Читать «Насмешник» онлайн - страница 43
Ивлин Во
Не оставалось сомнений, что лорд Рэндал погиб от руки его «верной возлюбленной», а не просто съев, как следовало из других вариантов, что-то нехорошее. Сцена, где его охотничьи собаки шатаются перед тем, как упасть замертво, особенно преследовала меня, потому что в то время я любил собак. Прослушав эту балладу — а я снова и снова требовал повторить ее, я — поднимался к себе в спальню, испытывая неподдельный, но приятно щекочущий страх, и старался успокоиться перед сном, катая крохотные жемчужины из наплывов воска на подсвечнике.
В столовой всегда было полутемно, а ее стены увешаны картинами маслом. В гостиной — тесно от маленьких столиков, драпировок, ширм и шитых панно на резных ножках. Там стояло два застекленных шкафчика, заполненных всяческими «древностями» — веерами, табакерками для нюхательного табака, орехами с выпиленным узором, старинными монетами и медалями; некоторые из них ничем не примечательные, к примеру, заключенный в футляр, тщательно обложенный ватой и снабженный этикеткой обгорелый кончик трости, опираясь на которую, некий родственник совершил восхождение на Везувий, или прядь волос Вордсворта (подлинность под вопросом). Стандартный набор туристских трофеев еще не был определен; подарки, которые мой дядя Алик привозил после морских походов, были необычней и лучшего качества, нежели добыча участников современных круизов, и все это тщательно хранилось и давалось в руки только под присмотром старших, когда меня одолевала скука дождливых дней. Самым невероятным экспонатом этой коллекции была «Белая кровь» — сохраненная моим дедом проба крови пациента, умершего от какой-то формы острого малокровия. Она хранилась в стеклянном флаконе, помещенном в цилиндр из слоновой кости с завинчивающейся крышкой вместе с какими-то научными заметками, написанными неразборчивым почерком деда. Субстанция давно уже была не белой (если когда и была действительно таковой), а густой и коричневой. Когда спустя годы я, после смерти последней из теток, вступил во владение их имуществом, я тщетно пытался ощутить то мое детское восхищение.

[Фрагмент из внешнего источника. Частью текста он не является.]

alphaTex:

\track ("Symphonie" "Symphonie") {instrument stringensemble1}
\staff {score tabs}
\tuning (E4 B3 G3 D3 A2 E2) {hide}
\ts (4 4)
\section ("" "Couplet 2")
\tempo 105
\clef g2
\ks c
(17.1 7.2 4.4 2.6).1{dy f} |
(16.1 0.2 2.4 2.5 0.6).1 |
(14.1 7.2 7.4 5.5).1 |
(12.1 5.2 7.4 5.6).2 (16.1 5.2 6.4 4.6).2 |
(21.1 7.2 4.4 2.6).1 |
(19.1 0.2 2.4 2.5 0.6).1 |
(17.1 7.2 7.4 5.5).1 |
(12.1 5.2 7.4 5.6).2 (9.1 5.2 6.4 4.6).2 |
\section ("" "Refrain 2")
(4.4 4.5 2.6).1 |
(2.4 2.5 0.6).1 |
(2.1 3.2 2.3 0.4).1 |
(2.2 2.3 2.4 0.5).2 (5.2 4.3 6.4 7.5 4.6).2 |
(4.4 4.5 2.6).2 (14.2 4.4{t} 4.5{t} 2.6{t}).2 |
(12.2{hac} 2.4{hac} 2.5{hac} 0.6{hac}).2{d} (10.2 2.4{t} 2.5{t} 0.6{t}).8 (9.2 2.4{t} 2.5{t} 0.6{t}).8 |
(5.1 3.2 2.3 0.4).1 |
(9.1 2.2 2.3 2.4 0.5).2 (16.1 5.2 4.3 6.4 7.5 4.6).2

Дом в Мидсомер-Нортоне был полон интересных запахов, не то что мой дом, где окна вечно были нараспашку, чтобы аромат отцовского табака и ингаляций от астмы, даже благоухание гиацинтов матери, вазы с которыми в пору их цветения стояли по всему дому, не проникал в комнаты. В Нортоне не водилось табаку, зато там вечно присутствовал неистребимый запах газа, масла для ламп, плесени и фруктов; в одной части дома пахло запущенной церковью, в другой — людным базаром. Собаки теток пахли сильней, чем собаки матери, у них еще был старый и злой какаду, от поддона клетки которого, пока его не вычистят, шла сильнейшая вонь. В конюшнях сохранился запах кожаной упряжи и лошадей, хотя у теток остались единственный пони и его попона. В каретном сарае несколько лет стоял и гнил брогам, издавая головокружительный запах.